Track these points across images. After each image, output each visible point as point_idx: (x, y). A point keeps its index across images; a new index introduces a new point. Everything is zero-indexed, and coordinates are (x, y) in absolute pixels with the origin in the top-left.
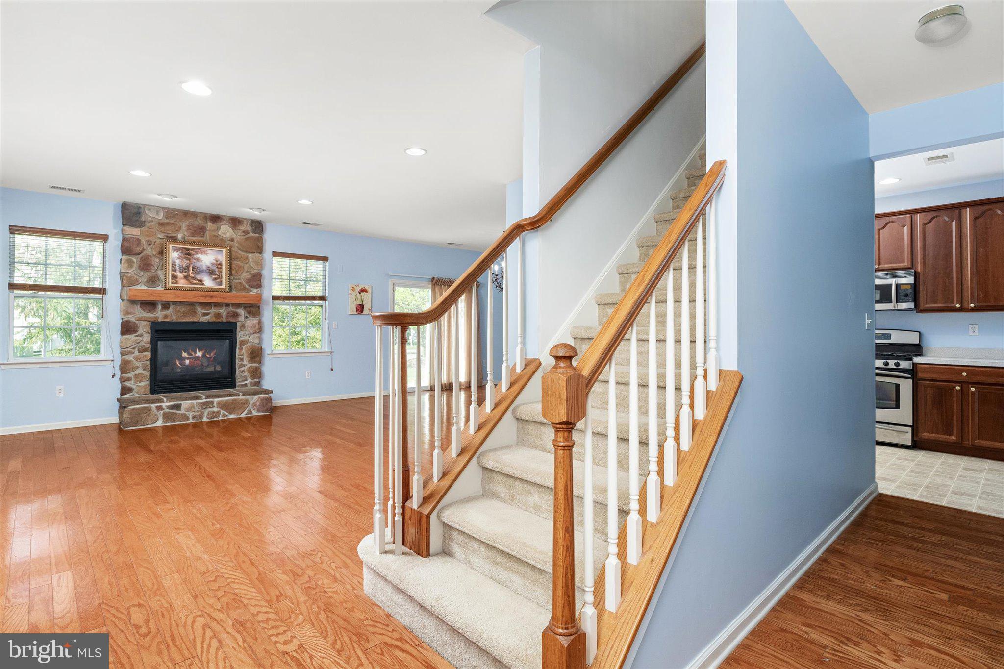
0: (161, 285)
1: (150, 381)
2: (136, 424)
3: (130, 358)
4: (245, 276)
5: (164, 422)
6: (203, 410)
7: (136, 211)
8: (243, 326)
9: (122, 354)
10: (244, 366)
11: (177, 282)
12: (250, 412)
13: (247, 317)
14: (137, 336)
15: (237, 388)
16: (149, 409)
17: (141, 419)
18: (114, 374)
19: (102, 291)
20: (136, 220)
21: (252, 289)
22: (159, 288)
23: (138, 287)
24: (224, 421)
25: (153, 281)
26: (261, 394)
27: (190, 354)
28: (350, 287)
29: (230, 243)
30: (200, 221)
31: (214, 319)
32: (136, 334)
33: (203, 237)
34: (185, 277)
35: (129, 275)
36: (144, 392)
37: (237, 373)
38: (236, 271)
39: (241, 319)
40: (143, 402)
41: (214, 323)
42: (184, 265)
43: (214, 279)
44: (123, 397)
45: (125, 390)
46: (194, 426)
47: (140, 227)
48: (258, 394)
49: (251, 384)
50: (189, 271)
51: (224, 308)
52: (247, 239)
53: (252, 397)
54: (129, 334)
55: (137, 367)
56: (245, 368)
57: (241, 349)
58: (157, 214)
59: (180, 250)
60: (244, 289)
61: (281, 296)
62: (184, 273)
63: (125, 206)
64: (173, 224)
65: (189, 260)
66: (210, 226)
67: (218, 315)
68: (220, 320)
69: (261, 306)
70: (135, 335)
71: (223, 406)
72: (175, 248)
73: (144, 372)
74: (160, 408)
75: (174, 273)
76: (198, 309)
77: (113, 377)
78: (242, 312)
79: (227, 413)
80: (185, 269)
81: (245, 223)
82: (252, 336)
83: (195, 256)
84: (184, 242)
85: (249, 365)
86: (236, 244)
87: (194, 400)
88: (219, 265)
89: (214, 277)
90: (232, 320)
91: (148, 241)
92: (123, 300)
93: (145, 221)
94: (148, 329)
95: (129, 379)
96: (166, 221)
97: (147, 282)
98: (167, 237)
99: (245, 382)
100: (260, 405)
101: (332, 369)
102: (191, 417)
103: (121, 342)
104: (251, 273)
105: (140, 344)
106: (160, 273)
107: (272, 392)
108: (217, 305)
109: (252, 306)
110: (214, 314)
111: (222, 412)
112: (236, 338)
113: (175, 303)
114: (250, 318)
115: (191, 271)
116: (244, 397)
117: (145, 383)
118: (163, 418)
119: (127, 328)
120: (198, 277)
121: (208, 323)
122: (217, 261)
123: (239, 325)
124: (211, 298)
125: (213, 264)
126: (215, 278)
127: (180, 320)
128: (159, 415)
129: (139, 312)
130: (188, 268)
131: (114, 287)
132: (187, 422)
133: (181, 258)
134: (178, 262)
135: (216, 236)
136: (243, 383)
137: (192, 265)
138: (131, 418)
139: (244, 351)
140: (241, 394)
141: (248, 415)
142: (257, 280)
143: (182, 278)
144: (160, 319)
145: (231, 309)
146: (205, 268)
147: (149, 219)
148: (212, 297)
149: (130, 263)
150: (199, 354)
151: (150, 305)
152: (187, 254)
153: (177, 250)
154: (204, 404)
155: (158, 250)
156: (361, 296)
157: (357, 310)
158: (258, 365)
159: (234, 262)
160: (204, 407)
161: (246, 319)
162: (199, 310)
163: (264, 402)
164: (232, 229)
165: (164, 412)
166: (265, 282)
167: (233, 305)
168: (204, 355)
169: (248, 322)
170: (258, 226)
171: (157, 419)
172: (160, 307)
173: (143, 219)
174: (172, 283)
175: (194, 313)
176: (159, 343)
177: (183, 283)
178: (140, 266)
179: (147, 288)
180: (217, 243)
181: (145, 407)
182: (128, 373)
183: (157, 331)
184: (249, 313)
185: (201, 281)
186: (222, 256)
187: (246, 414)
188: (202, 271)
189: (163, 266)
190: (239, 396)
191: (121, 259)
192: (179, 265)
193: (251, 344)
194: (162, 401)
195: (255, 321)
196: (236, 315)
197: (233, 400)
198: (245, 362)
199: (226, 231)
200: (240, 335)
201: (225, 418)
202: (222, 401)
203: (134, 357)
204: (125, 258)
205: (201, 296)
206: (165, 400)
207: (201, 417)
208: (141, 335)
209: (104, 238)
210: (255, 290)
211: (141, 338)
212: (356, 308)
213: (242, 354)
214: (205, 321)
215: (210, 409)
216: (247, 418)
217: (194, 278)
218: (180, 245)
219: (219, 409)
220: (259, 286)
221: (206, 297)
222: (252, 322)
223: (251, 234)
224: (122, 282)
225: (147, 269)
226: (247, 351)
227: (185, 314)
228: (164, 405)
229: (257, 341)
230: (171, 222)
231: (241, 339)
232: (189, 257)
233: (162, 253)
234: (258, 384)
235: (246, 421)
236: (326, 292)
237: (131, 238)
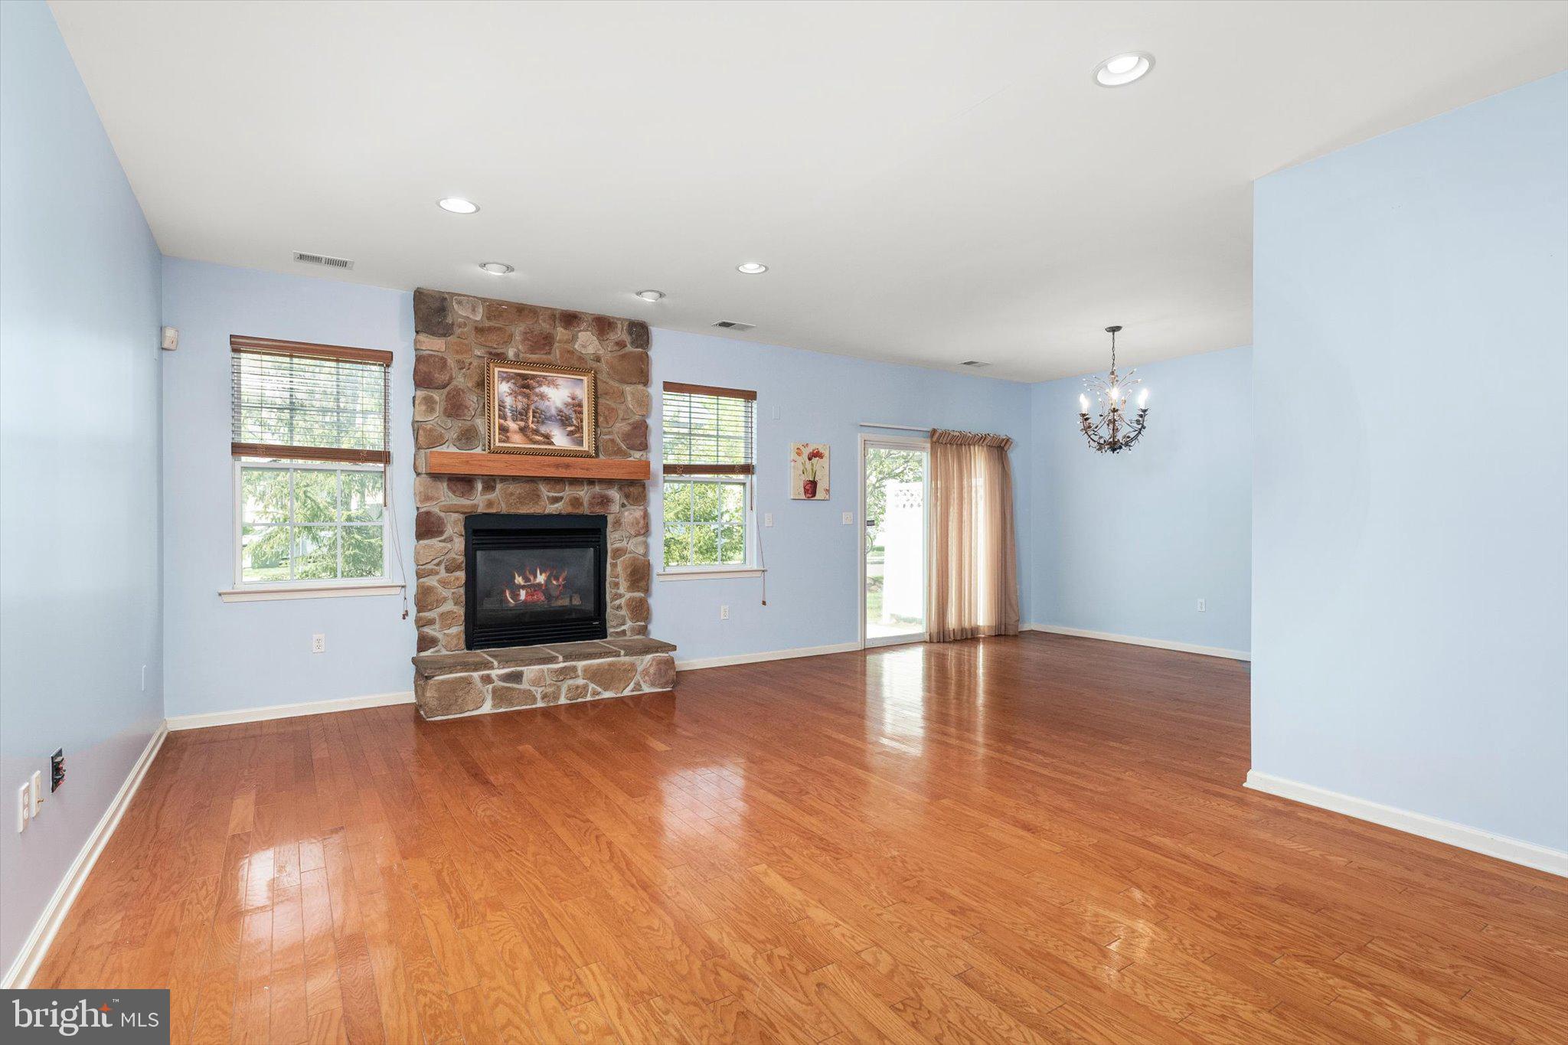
0: (481, 445)
1: (465, 626)
2: (447, 710)
3: (432, 581)
4: (621, 427)
5: (494, 706)
6: (559, 683)
7: (437, 304)
8: (618, 523)
9: (419, 575)
10: (621, 596)
11: (507, 440)
12: (638, 687)
13: (623, 505)
14: (443, 541)
15: (609, 638)
16: (468, 682)
17: (456, 701)
18: (406, 611)
19: (384, 457)
20: (439, 323)
21: (632, 452)
22: (478, 450)
23: (444, 449)
24: (595, 704)
25: (468, 436)
26: (657, 652)
27: (527, 579)
28: (792, 446)
29: (595, 365)
30: (543, 325)
31: (569, 510)
32: (443, 538)
33: (550, 353)
34: (522, 430)
35: (428, 427)
36: (456, 646)
37: (609, 610)
38: (606, 418)
39: (615, 508)
40: (459, 667)
41: (569, 516)
42: (520, 407)
43: (571, 433)
44: (423, 654)
45: (424, 643)
46: (546, 713)
47: (444, 335)
48: (652, 652)
49: (633, 630)
50: (528, 419)
51: (585, 486)
52: (623, 357)
53: (640, 657)
54: (431, 538)
55: (445, 599)
56: (622, 601)
57: (614, 565)
58: (474, 310)
59: (513, 378)
60: (619, 452)
61: (679, 466)
62: (519, 423)
63: (420, 297)
64: (500, 329)
65: (527, 396)
66: (560, 333)
67: (576, 502)
68: (579, 511)
69: (647, 482)
70: (440, 539)
71: (594, 675)
72: (505, 375)
73: (455, 609)
74: (487, 679)
75: (502, 421)
76: (543, 489)
77: (404, 618)
78: (614, 494)
79: (599, 689)
80: (520, 415)
81: (619, 326)
82: (634, 540)
83: (537, 390)
84: (516, 363)
85: (628, 595)
86: (603, 366)
87: (544, 664)
88: (577, 406)
89: (569, 429)
90: (599, 511)
91: (458, 361)
92: (418, 474)
93: (453, 324)
94: (461, 528)
95: (431, 622)
96: (487, 324)
97: (459, 439)
98: (490, 353)
99: (623, 628)
100: (655, 674)
101: (764, 603)
102: (539, 696)
103: (417, 554)
104: (631, 421)
105: (447, 556)
106: (480, 423)
107: (674, 648)
108: (575, 482)
109: (632, 483)
110: (570, 500)
111: (592, 686)
112: (606, 544)
113: (504, 479)
114: (629, 507)
115: (531, 416)
116: (627, 659)
117: (457, 630)
118: (493, 699)
119: (427, 527)
120: (543, 429)
121: (559, 516)
122: (573, 399)
123: (610, 519)
124: (566, 469)
125: (567, 405)
126: (572, 431)
127: (513, 511)
128: (486, 693)
129: (446, 497)
130: (526, 413)
131: (403, 449)
132: (534, 706)
133: (514, 394)
134: (509, 401)
135: (571, 352)
136: (619, 630)
137: (532, 407)
138: (439, 699)
139: (619, 568)
140: (622, 652)
141: (635, 693)
142: (639, 435)
143: (515, 432)
144: (481, 510)
145: (597, 489)
146: (554, 412)
147: (460, 320)
148: (567, 466)
149: (429, 402)
150: (541, 578)
151: (462, 482)
152: (525, 385)
153: (507, 378)
154: (562, 671)
155: (476, 378)
156: (812, 465)
157: (806, 491)
158: (643, 595)
159: (601, 401)
160: (561, 678)
161: (623, 509)
162: (545, 491)
163: (663, 667)
164: (598, 338)
165: (494, 688)
166: (653, 440)
167: (601, 481)
168: (548, 580)
169: (626, 513)
170: (640, 332)
171: (483, 701)
172: (479, 486)
173: (449, 320)
174: (500, 441)
175: (536, 497)
176: (479, 554)
177: (517, 441)
178: (446, 409)
179: (458, 451)
180: (574, 366)
181: (461, 678)
182: (430, 610)
183: (476, 532)
184: (627, 496)
185: (547, 437)
186: (583, 393)
187: (633, 691)
188: (549, 418)
189: (485, 408)
190: (619, 656)
191: (414, 397)
192: (512, 407)
193: (632, 555)
194: (487, 666)
195: (638, 513)
196: (605, 501)
197: (610, 664)
198: (622, 590)
199: (587, 342)
200: (614, 539)
201: (597, 698)
202: (590, 666)
203: (439, 581)
204: (421, 393)
205: (549, 466)
206: (496, 663)
207: (557, 697)
208: (450, 540)
209: (385, 359)
210: (637, 455)
211: (449, 545)
212: (805, 488)
213: (616, 573)
214: (554, 513)
215: (571, 682)
216: (632, 697)
217: (536, 432)
218: (511, 368)
219: (585, 681)
220: (644, 447)
221: (557, 466)
222: (631, 515)
223: (629, 348)
224: (416, 439)
225: (457, 415)
226: (625, 569)
227: (521, 500)
228: (495, 673)
229: (641, 550)
230: (497, 325)
231: (615, 546)
232: (527, 391)
233: (483, 384)
234: (643, 631)
235: (632, 705)
236: (752, 458)
237: (430, 356)
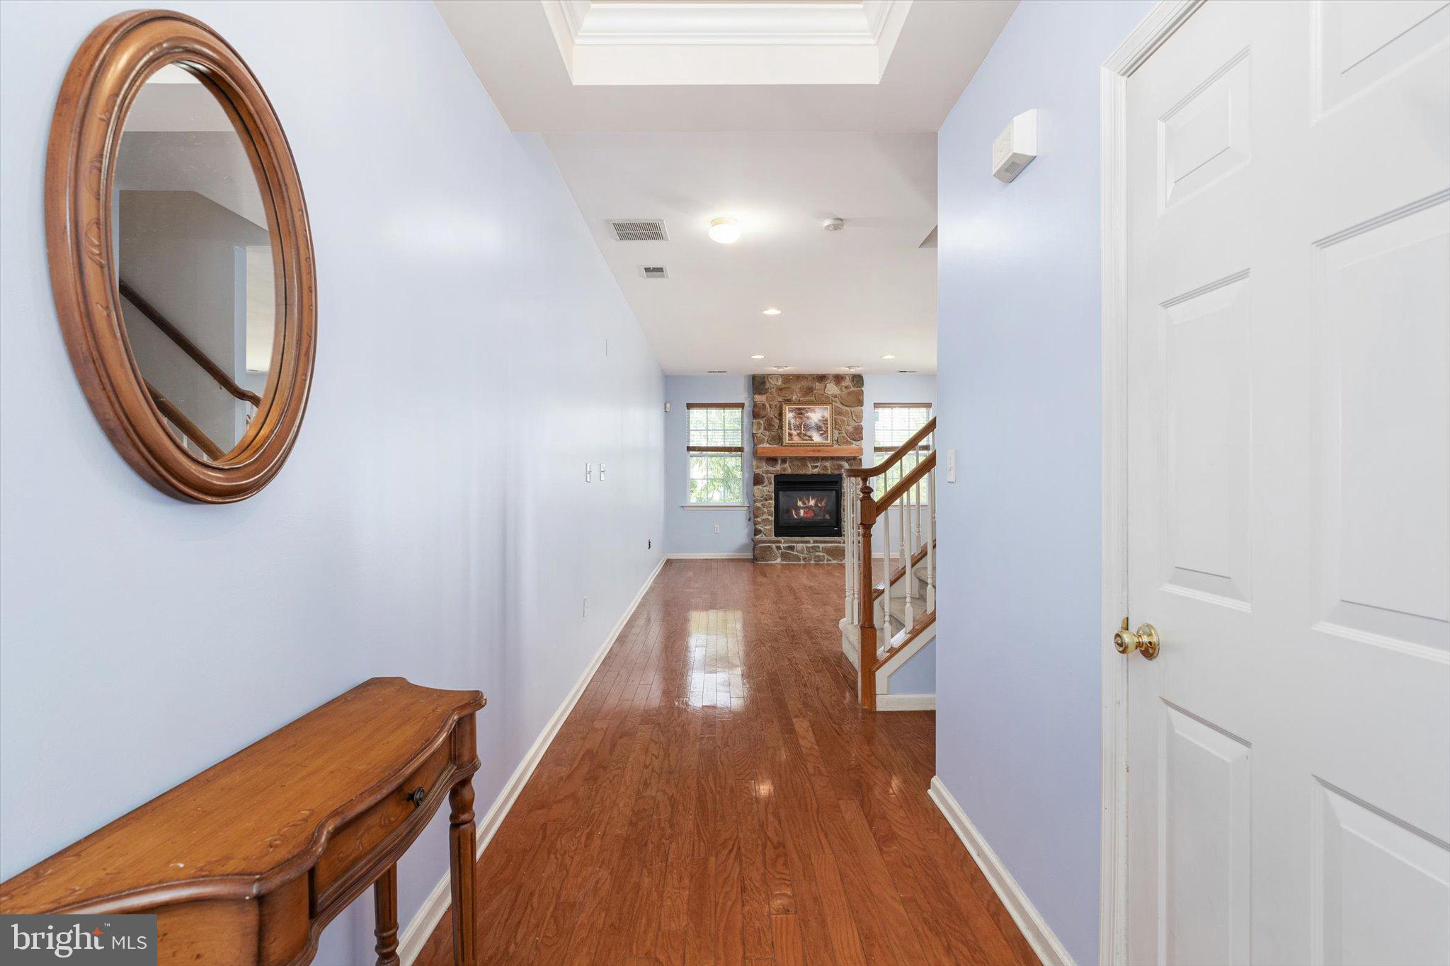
0: (780, 442)
1: (774, 525)
2: (763, 559)
4: (848, 429)
5: (782, 561)
6: (811, 553)
7: (761, 380)
9: (750, 501)
11: (792, 440)
14: (764, 487)
15: (841, 537)
16: (772, 548)
17: (766, 557)
18: (748, 517)
19: (741, 449)
20: (762, 389)
21: (854, 442)
22: (779, 445)
23: (763, 445)
24: (827, 563)
25: (775, 439)
27: (804, 503)
29: (834, 399)
30: (809, 382)
31: (822, 472)
32: (764, 485)
33: (812, 396)
34: (799, 434)
35: (758, 435)
36: (770, 534)
37: (843, 523)
38: (840, 425)
39: (844, 470)
40: (769, 542)
41: (822, 475)
42: (798, 424)
43: (821, 435)
44: (754, 537)
45: (757, 532)
46: (805, 566)
47: (765, 394)
50: (801, 429)
51: (830, 461)
52: (849, 393)
54: (760, 485)
55: (766, 513)
58: (777, 380)
59: (794, 410)
60: (846, 443)
61: (882, 447)
62: (797, 431)
63: (754, 378)
64: (789, 387)
65: (801, 418)
66: (818, 385)
67: (824, 468)
68: (828, 473)
69: (862, 456)
71: (826, 550)
73: (770, 517)
74: (779, 548)
75: (790, 431)
76: (809, 462)
77: (747, 521)
78: (845, 463)
79: (830, 557)
80: (798, 427)
81: (847, 378)
83: (806, 415)
84: (800, 402)
86: (839, 399)
87: (804, 543)
88: (825, 421)
89: (821, 432)
90: (836, 472)
91: (770, 405)
92: (754, 457)
94: (772, 480)
95: (760, 523)
96: (784, 386)
97: (771, 441)
98: (785, 399)
102: (802, 558)
103: (751, 492)
104: (853, 426)
105: (767, 493)
106: (780, 433)
108: (823, 458)
109: (853, 457)
110: (822, 467)
111: (826, 556)
112: (841, 489)
113: (791, 458)
115: (803, 428)
117: (771, 527)
118: (782, 557)
119: (757, 480)
120: (809, 433)
121: (819, 475)
122: (823, 417)
123: (842, 475)
124: (820, 452)
125: (820, 421)
126: (823, 434)
127: (795, 473)
128: (779, 555)
129: (765, 467)
130: (801, 426)
131: (748, 445)
132: (799, 562)
133: (795, 417)
134: (793, 421)
135: (823, 395)
137: (804, 423)
138: (760, 554)
142: (857, 434)
143: (796, 436)
144: (781, 472)
145: (835, 462)
147: (771, 386)
149: (758, 425)
150: (812, 503)
151: (772, 460)
152: (800, 413)
153: (792, 410)
154: (812, 548)
155: (778, 412)
159: (838, 417)
160: (812, 551)
162: (810, 464)
164: (836, 385)
165: (782, 551)
166: (866, 435)
167: (836, 457)
168: (816, 505)
170: (858, 380)
171: (778, 558)
172: (779, 462)
173: (767, 387)
174: (789, 440)
175: (805, 466)
176: (781, 493)
177: (796, 440)
178: (765, 427)
179: (771, 446)
180: (822, 401)
181: (769, 546)
182: (759, 517)
183: (779, 482)
184: (851, 464)
185: (810, 437)
186: (827, 414)
188: (812, 428)
189: (782, 426)
190: (839, 542)
191: (753, 422)
192: (794, 424)
194: (780, 542)
196: (840, 468)
197: (835, 546)
199: (832, 389)
201: (829, 561)
202: (827, 546)
203: (763, 505)
204: (756, 421)
205: (811, 451)
206: (784, 541)
207: (810, 559)
208: (768, 486)
209: (741, 405)
210: (856, 443)
211: (767, 488)
214: (814, 473)
215: (817, 553)
217: (805, 435)
218: (794, 406)
219: (824, 553)
220: (861, 439)
221: (814, 451)
223: (853, 389)
224: (753, 441)
225: (771, 430)
227: (798, 468)
228: (783, 546)
230: (787, 386)
232: (801, 416)
233: (781, 414)
237: (759, 404)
☆ ☆ ☆
> Problem to solve:
Rewrite the material, from its first line through the line containing "13: (247, 317)", as a JSON list of strings with one string per line. Skip blank lines and leave the pictures out.

> Written response:
[
  "Track these points across images. After each image, output each visible point as point_idx: (x, y). A point keeps its index across images; a new index introduces a new point. Everything is zero-indexed, and coordinates are (x, y) in absolute pixels with the origin in the top-left.",
  "0: (161, 285)",
  "1: (150, 381)",
  "2: (136, 424)",
  "3: (130, 358)",
  "4: (245, 276)",
  "5: (164, 422)",
  "6: (203, 410)",
  "7: (136, 211)",
  "8: (243, 326)",
  "9: (122, 354)",
  "10: (244, 366)",
  "11: (177, 282)",
  "12: (250, 412)",
  "13: (247, 317)"
]